§ **Job item**: Look through the records below, and whenever a line contains "data", copy it.
Start of Listed entries
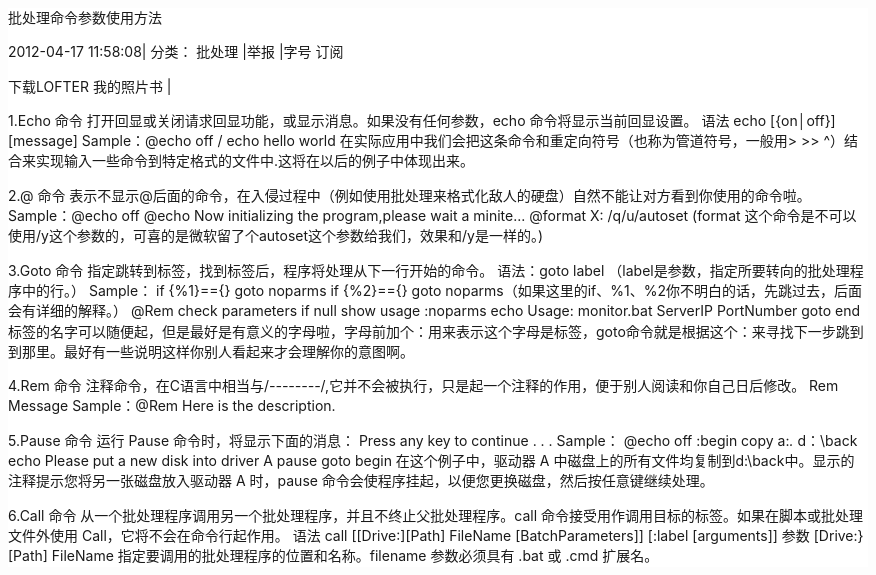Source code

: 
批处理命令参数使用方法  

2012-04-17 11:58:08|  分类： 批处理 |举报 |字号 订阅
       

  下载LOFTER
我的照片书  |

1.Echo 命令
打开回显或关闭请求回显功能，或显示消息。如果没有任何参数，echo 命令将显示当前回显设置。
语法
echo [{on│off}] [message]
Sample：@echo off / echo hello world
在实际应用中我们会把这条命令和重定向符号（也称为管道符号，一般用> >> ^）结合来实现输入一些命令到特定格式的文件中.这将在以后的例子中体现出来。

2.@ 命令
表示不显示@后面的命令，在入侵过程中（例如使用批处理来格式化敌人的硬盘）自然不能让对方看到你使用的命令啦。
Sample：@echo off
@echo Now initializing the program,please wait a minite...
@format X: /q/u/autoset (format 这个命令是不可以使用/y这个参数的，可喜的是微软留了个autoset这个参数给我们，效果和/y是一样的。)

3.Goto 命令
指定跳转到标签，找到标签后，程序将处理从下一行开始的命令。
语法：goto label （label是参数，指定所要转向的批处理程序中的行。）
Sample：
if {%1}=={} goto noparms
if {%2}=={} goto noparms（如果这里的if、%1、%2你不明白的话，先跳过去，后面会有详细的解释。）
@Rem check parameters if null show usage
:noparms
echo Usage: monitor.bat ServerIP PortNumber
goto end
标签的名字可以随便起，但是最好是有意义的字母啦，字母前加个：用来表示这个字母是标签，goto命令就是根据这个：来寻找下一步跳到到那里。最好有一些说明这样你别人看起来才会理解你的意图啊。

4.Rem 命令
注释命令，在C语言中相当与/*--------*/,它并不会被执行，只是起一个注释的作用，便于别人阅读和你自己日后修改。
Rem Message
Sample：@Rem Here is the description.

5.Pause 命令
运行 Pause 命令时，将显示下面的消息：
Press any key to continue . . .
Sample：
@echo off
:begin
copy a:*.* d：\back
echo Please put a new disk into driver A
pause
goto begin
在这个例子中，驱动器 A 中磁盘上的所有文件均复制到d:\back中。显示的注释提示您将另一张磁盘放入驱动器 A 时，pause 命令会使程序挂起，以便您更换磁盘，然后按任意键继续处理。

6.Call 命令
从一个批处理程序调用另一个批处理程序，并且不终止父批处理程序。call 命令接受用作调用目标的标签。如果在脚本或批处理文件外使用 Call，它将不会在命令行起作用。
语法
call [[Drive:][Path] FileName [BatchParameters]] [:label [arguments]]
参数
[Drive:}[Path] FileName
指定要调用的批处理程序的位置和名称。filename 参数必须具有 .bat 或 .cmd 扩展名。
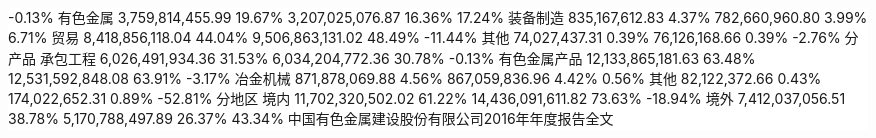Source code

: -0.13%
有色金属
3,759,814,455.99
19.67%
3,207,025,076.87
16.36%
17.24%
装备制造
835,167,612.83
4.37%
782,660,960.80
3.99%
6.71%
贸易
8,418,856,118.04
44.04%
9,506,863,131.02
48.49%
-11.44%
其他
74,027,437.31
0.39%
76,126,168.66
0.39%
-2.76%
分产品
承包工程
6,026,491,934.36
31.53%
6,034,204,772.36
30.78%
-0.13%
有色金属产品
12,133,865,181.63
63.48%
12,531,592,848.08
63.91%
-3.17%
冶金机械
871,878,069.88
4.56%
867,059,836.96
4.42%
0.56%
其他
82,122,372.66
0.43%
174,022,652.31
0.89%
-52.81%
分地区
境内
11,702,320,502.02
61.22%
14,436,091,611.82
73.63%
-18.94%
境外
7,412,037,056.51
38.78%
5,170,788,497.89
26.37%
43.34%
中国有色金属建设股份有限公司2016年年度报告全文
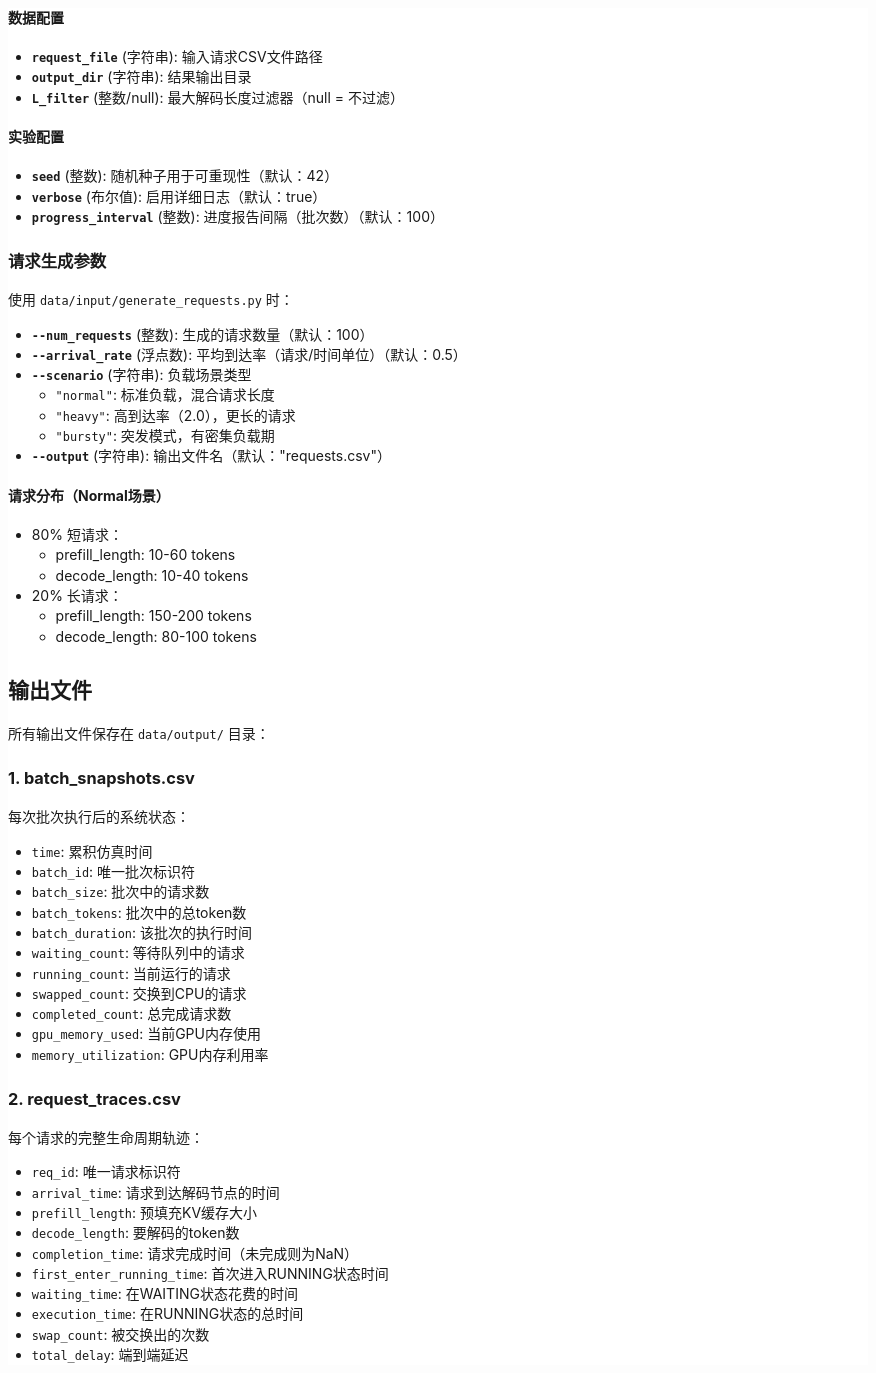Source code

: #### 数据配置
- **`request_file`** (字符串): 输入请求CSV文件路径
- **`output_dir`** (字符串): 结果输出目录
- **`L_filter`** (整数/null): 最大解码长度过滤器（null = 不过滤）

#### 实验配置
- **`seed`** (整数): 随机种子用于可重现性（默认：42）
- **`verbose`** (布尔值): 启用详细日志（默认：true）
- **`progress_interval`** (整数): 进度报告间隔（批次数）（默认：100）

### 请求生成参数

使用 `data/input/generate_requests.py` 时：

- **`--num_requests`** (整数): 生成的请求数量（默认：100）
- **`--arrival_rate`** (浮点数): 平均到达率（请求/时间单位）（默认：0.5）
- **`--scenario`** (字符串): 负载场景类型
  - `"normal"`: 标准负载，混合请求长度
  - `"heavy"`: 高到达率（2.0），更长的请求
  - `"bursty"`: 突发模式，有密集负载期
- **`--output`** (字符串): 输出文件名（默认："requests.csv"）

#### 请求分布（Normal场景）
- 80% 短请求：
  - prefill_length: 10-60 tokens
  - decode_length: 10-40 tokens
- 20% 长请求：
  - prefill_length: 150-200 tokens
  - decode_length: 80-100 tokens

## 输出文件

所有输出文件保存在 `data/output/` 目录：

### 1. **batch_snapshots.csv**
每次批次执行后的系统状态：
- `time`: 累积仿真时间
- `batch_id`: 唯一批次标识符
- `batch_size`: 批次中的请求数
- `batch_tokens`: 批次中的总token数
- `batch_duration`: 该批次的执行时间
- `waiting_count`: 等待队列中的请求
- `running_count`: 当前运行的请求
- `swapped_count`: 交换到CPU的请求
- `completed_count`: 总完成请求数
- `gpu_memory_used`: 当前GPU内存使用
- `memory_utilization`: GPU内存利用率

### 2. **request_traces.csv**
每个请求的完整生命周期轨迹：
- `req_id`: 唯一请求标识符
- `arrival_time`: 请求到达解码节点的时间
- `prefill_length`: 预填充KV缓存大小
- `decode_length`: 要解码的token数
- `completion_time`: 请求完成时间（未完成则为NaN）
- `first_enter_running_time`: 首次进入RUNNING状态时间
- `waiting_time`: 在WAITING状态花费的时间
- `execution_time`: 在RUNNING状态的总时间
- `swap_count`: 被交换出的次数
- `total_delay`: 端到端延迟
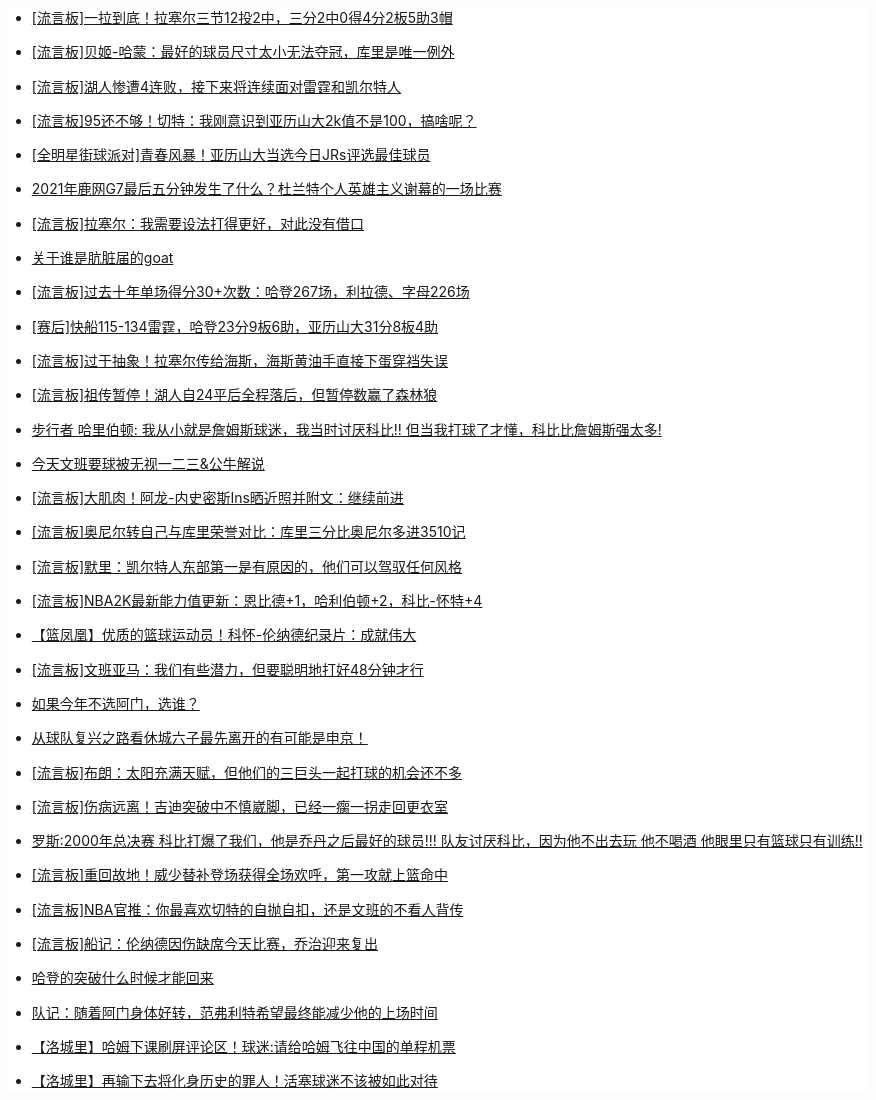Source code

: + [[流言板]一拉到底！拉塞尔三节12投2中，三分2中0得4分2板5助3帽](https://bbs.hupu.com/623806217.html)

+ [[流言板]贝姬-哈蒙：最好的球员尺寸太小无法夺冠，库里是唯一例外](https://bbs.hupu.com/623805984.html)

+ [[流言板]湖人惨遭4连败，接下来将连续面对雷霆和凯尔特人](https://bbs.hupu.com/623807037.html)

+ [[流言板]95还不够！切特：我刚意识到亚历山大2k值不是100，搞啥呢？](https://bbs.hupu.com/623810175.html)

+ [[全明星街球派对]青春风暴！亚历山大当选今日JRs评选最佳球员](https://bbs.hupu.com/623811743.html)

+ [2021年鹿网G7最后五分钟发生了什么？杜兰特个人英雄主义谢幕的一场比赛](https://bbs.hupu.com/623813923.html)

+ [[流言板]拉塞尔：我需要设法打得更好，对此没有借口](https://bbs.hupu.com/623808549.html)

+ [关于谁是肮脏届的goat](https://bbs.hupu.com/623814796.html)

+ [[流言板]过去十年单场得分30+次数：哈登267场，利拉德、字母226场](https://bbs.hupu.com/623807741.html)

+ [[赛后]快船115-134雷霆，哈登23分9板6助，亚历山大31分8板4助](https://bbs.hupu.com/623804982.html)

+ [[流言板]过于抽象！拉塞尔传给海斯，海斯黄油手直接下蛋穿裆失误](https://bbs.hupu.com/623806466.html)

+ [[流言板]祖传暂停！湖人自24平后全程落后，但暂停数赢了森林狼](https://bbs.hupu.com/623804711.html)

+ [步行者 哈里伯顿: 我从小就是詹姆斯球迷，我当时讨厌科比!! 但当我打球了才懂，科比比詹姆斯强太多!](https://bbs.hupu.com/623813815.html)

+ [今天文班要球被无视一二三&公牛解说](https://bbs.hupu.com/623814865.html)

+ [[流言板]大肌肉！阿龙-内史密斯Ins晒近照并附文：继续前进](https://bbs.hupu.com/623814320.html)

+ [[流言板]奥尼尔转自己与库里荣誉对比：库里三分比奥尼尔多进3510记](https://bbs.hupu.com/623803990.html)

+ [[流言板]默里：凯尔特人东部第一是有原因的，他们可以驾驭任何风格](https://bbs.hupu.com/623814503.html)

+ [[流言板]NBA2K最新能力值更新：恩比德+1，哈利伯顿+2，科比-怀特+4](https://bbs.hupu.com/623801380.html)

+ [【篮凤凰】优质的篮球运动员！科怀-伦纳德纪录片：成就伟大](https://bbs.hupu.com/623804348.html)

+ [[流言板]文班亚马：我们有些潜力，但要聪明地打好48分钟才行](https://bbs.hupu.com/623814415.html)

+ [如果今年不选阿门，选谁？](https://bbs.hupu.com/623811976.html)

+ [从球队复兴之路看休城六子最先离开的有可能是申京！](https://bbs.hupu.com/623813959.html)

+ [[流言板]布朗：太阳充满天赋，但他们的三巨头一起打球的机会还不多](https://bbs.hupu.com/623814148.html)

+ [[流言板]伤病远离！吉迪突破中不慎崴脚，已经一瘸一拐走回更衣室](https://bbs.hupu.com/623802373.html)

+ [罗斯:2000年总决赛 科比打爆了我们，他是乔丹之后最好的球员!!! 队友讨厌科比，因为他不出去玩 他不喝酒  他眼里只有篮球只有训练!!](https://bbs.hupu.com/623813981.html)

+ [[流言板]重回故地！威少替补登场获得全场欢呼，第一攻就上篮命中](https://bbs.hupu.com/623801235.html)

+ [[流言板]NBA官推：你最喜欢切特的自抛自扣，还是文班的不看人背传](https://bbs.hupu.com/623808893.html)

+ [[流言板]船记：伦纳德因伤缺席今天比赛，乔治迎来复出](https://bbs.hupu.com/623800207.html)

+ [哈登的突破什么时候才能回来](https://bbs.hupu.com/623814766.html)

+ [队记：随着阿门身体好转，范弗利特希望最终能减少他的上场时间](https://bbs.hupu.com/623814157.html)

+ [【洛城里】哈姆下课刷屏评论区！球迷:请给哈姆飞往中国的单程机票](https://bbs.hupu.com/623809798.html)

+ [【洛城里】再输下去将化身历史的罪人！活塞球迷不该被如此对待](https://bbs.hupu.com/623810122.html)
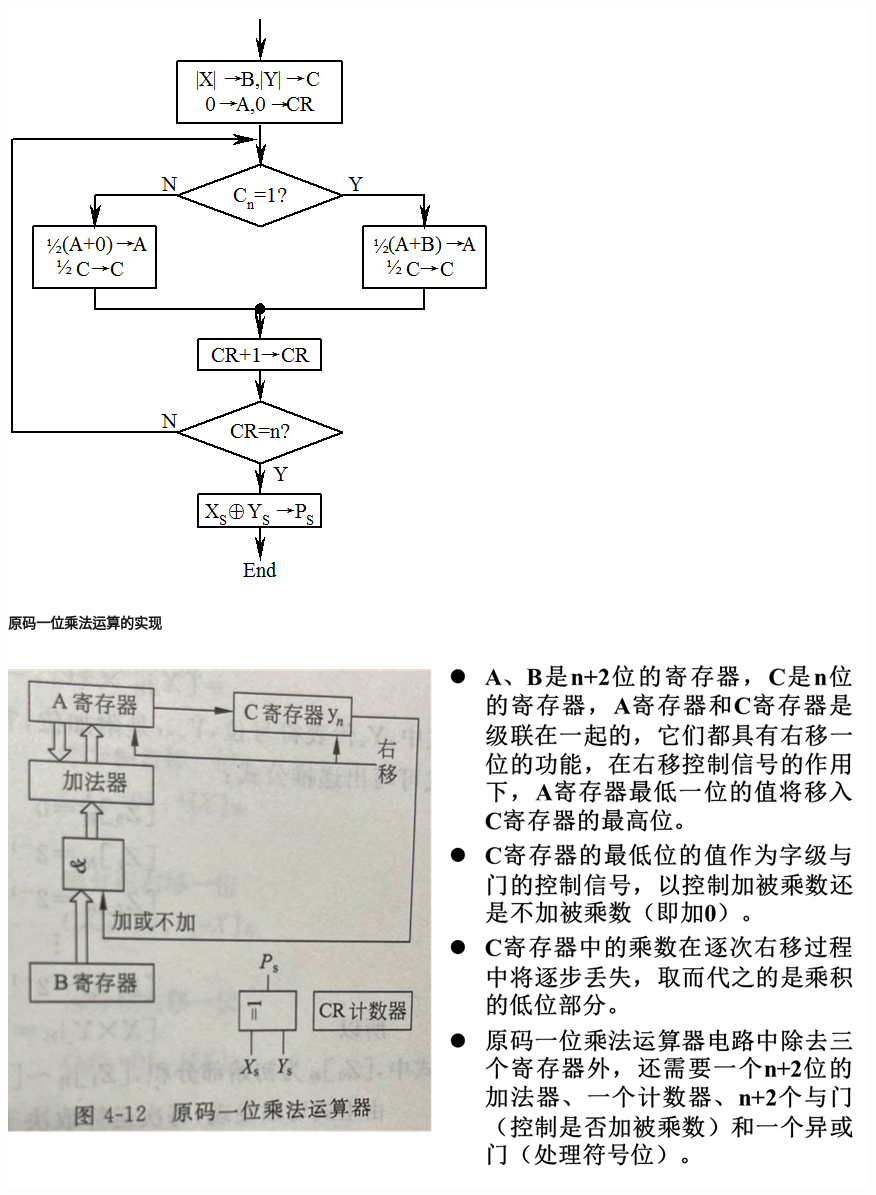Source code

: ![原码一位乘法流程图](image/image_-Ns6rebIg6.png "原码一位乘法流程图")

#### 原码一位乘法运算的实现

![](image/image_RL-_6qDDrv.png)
End of Listed entries
§ **Answer**:
使用 `data/input/generate_requests.py` 时：
所有输出文件保存在 `data/output/` 目录：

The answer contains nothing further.